**EXTRACTED ENTRIES**
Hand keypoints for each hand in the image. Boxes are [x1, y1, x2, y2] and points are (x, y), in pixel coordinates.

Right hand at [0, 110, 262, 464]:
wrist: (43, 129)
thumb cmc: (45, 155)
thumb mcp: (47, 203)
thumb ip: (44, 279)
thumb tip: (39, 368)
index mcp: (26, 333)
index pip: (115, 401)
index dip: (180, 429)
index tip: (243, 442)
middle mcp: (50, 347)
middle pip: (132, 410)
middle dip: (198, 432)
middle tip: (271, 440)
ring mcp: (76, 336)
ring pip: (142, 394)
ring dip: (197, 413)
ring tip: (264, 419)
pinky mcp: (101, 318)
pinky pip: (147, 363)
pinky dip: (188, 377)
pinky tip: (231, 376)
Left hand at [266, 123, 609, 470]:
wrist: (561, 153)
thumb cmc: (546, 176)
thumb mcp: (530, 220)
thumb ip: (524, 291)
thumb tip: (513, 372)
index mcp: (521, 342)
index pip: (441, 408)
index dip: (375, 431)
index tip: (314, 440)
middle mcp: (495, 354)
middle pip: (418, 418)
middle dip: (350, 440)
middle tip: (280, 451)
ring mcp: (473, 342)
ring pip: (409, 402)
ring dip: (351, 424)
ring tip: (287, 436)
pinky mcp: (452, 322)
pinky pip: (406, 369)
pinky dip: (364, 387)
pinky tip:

**EXERCISE**
In the records above, find the line containing "index tip: (243, 442)" and restate word for word every line from the first through that one.

**SOLUTION TO THIS TASK**
Hand keypoints for each hand in the image. Boxes are [x1, y1, x2, y2] and points are (x, y), in pixel coordinates.

Right hand at [0, 110, 262, 464]:
wrist: (43, 129)
thumb cmc: (45, 155)
thumb mcp: (47, 203)
thumb ip: (44, 279)
thumb tip: (39, 368)
index mcp: (26, 333)
index pip: (115, 401)
index dip: (180, 429)
index tip: (243, 442)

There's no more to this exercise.